[Recorded information — start]

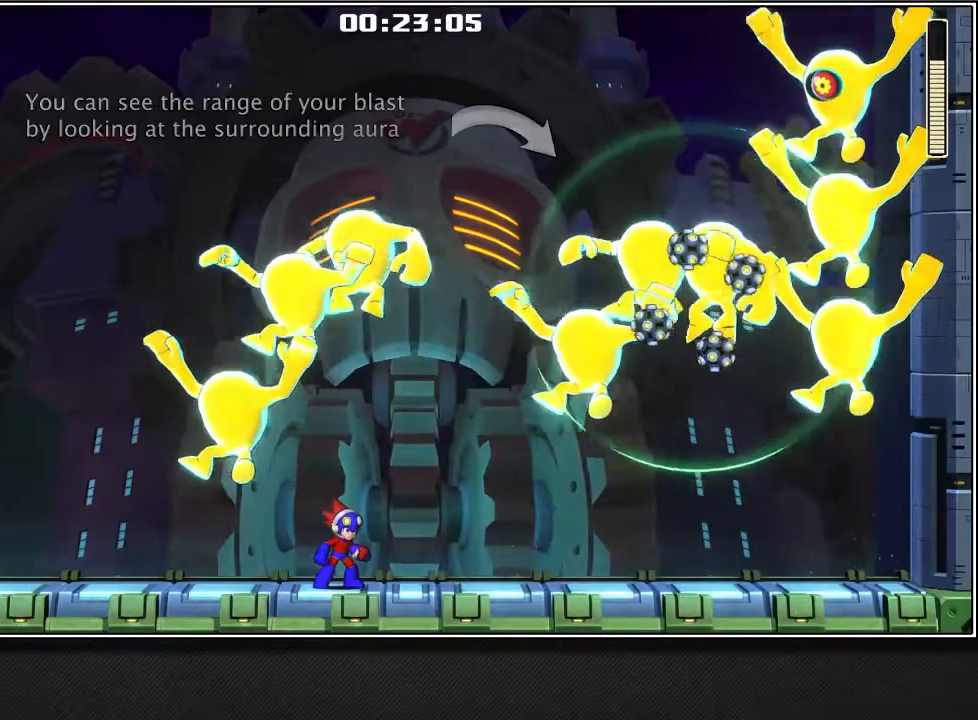
{"buttons": ["R1"], "left_stick": "down", "right_stick": "center", "events": []}
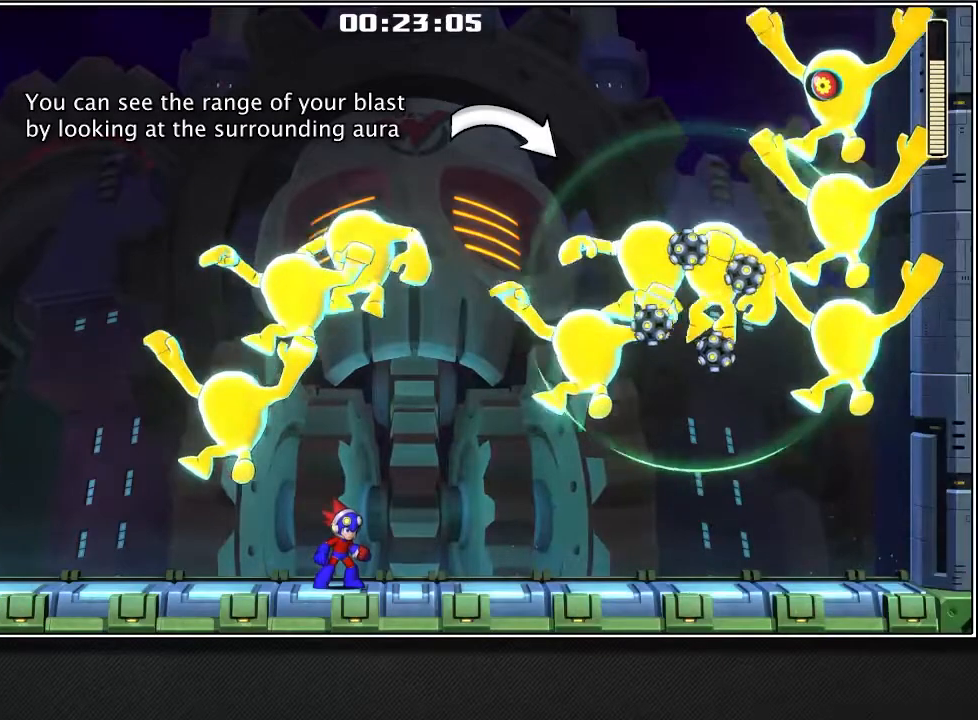
{"buttons": ["R1"], "left_stick": "down", "right_stick": "center", "events": []}
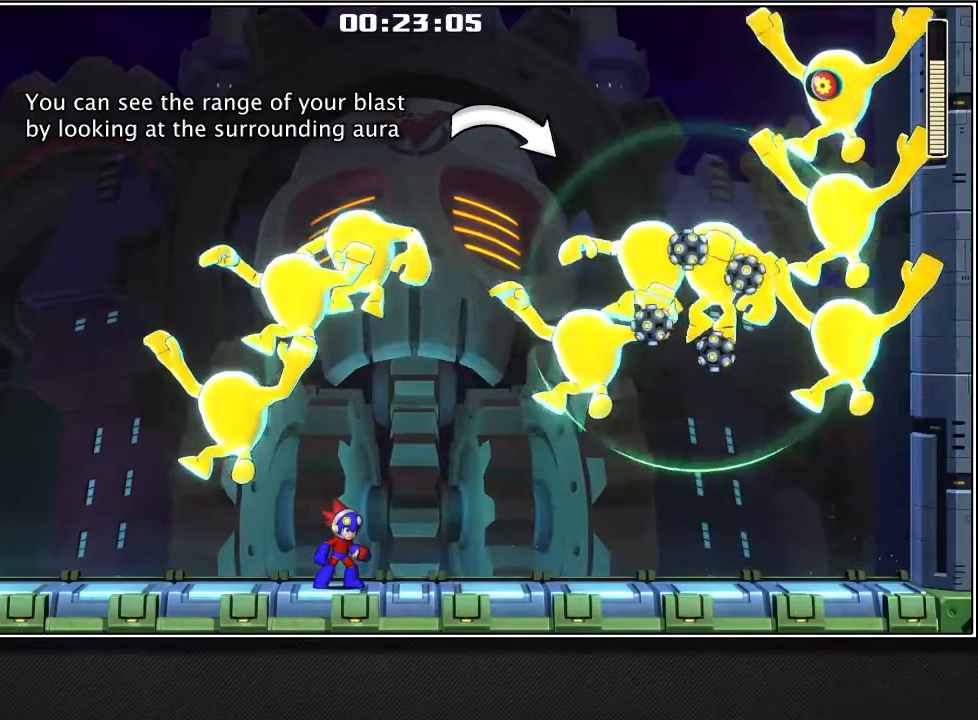
{"buttons": ["R1"], "left_stick": "down", "right_stick": "center", "events": []}
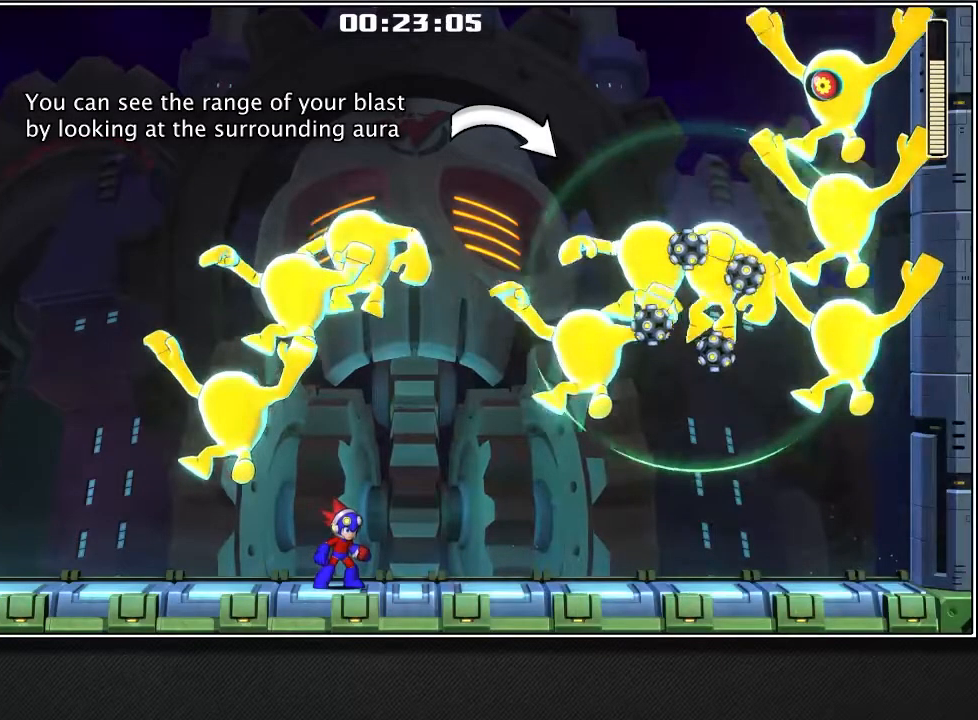
{"buttons": ["R1"], "left_stick": "down", "right_stick": "center", "events": []}
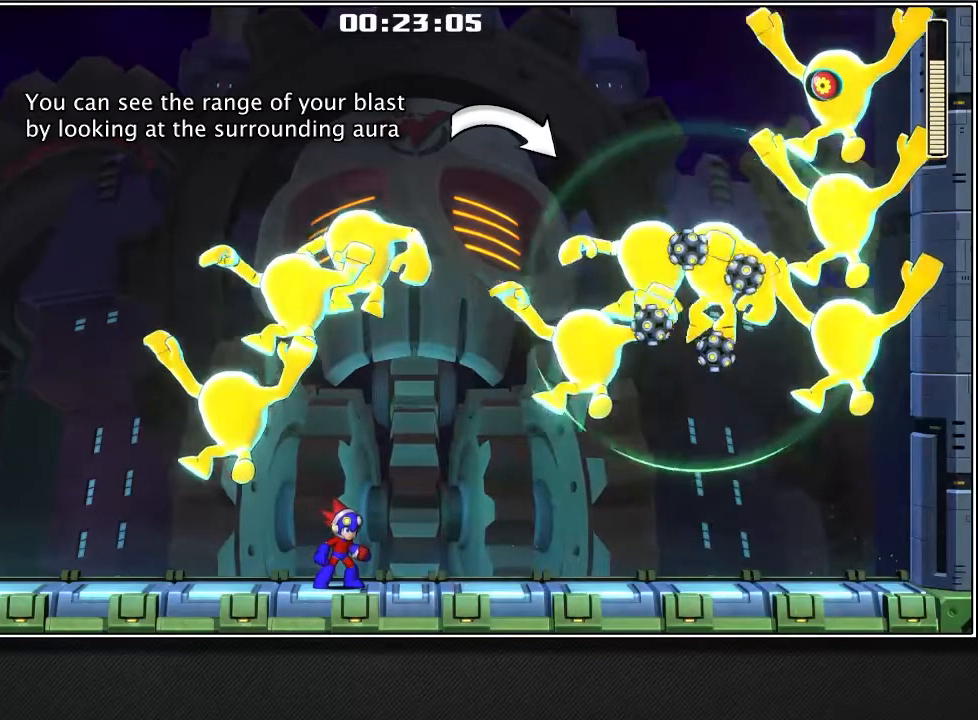
{"buttons": ["R1"], "left_stick": "down", "right_stick": "center", "events": []}
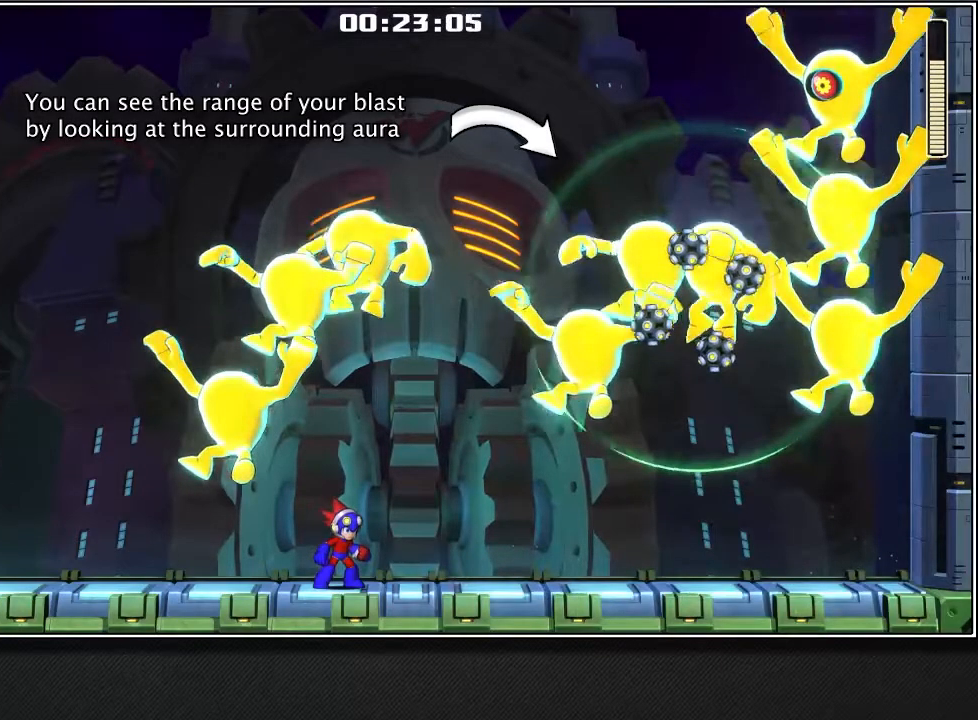
{"buttons": ["R1"], "left_stick": "down", "right_stick": "center", "events": []}
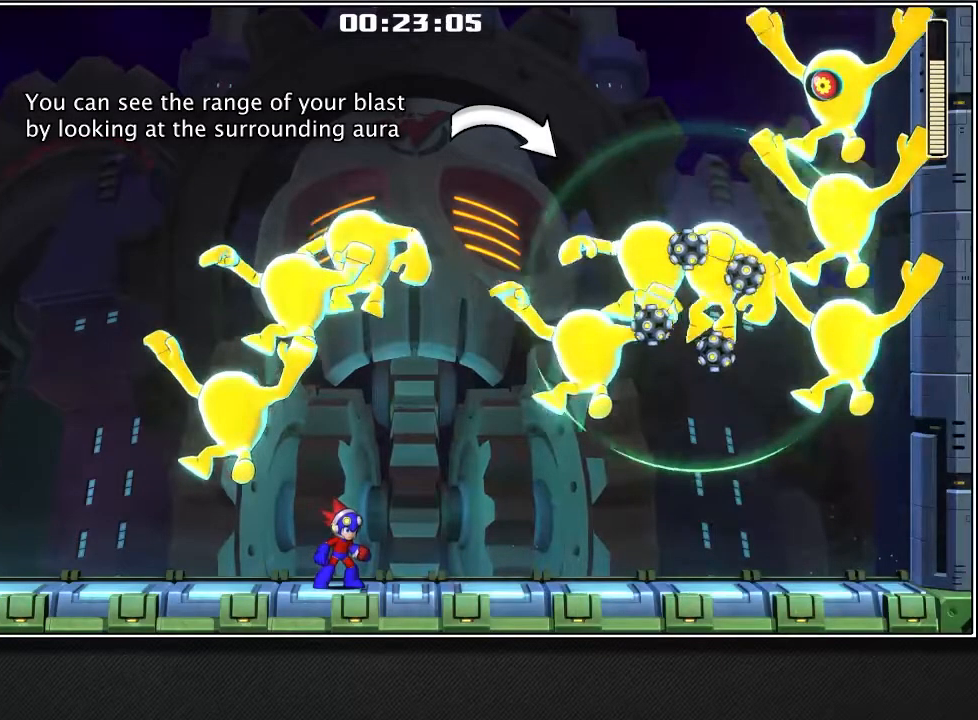
{"buttons": ["R1"], "left_stick": "down", "right_stick": "center", "events": []}
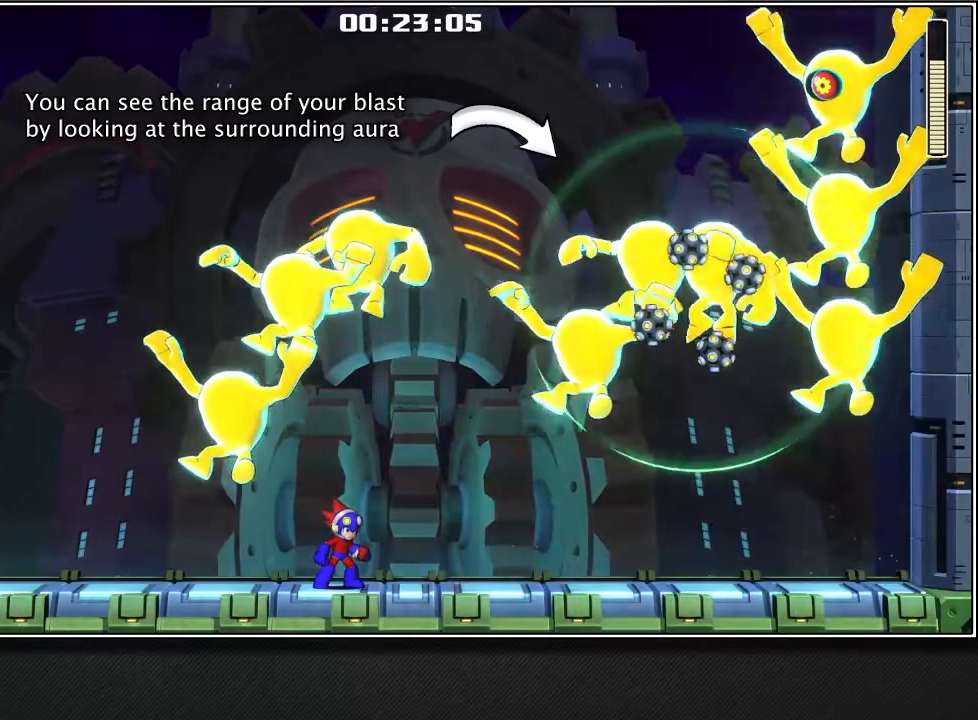
{"buttons": ["R1"], "left_stick": "down", "right_stick": "center", "events": []}
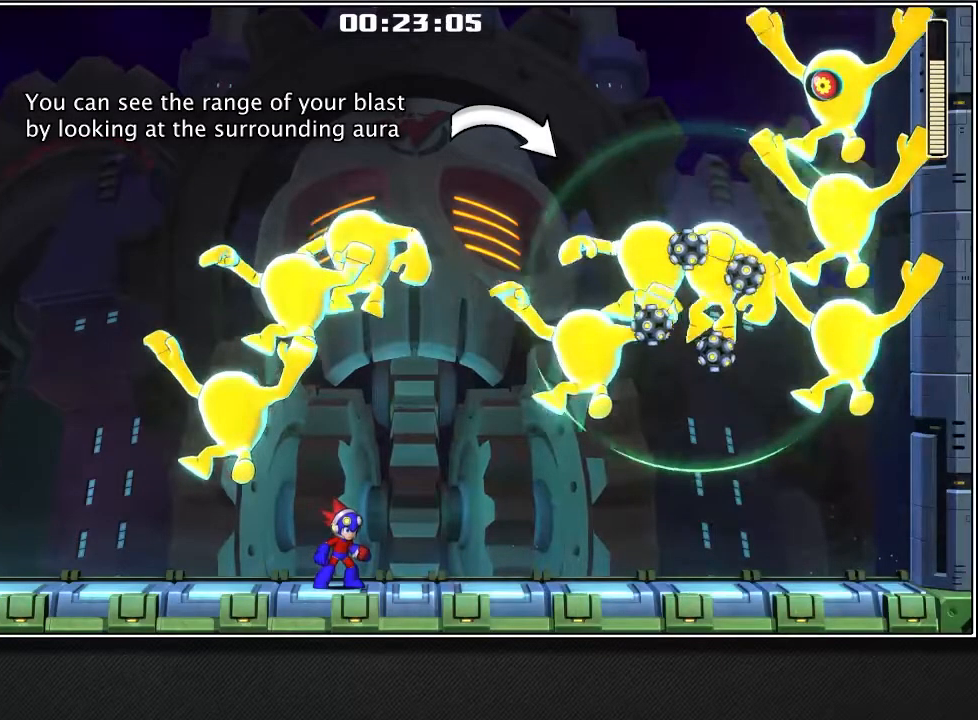
{"buttons": ["R1"], "left_stick": "down", "right_stick": "center", "events": []}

[Recorded information — finish]

Exercise -> Give back an exact reproduction of the entries, with all pictures excluded.

Written solution ->
{"buttons": ["R1"], "left_stick": "down", "right_stick": "center", "events": []}
{"buttons": ["R1"], "left_stick": "down", "right_stick": "center", "events": []}
{"buttons": ["R1"], "left_stick": "down", "right_stick": "center", "events": []}
{"buttons": ["R1"], "left_stick": "down", "right_stick": "center", "events": []}
{"buttons": ["R1"], "left_stick": "down", "right_stick": "center", "events": []}
{"buttons": ["R1"], "left_stick": "down", "right_stick": "center", "events": []}
{"buttons": ["R1"], "left_stick": "down", "right_stick": "center", "events": []}
{"buttons": ["R1"], "left_stick": "down", "right_stick": "center", "events": []}
{"buttons": ["R1"], "left_stick": "down", "right_stick": "center", "events": []}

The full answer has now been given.